__Short task__
Rewrite the material from the line that has "longitude: 171.1299" through its last line, changing "city" to "town" and keeping everything else the same. Leave the pictures out of your answer.

__Data excerpts__
— Start —

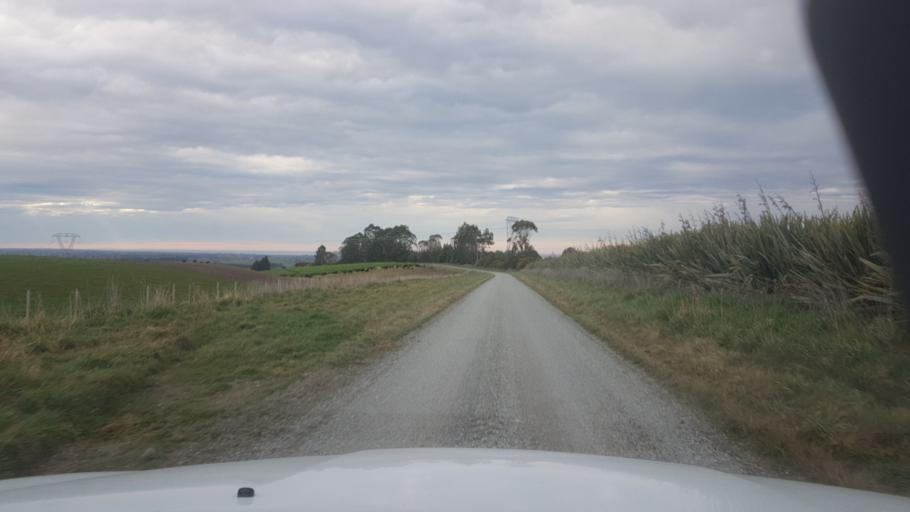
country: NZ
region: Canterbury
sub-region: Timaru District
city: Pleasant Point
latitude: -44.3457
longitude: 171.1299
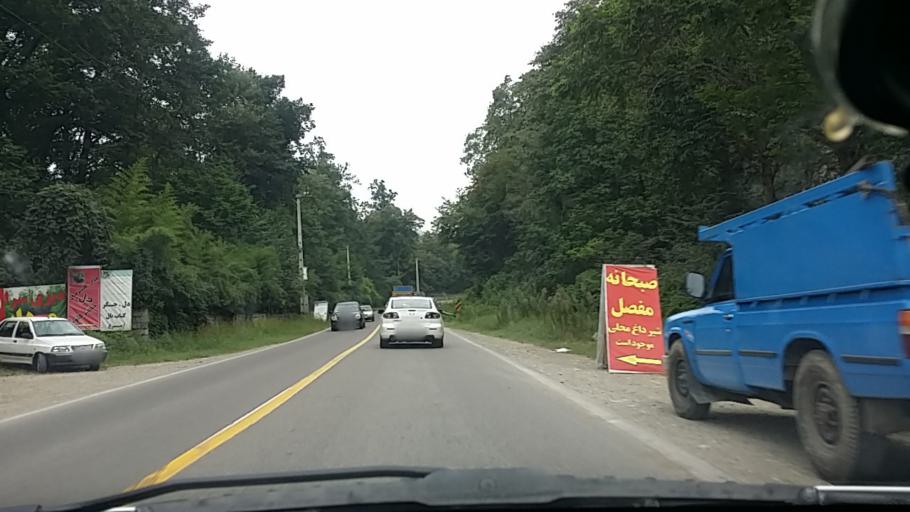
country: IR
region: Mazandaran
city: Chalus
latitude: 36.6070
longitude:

— End —

__Solution to the problem__
longitude: 171.1299
country: IR
region: Mazandaran
town: Chalus
latitude: 36.6070
longitude:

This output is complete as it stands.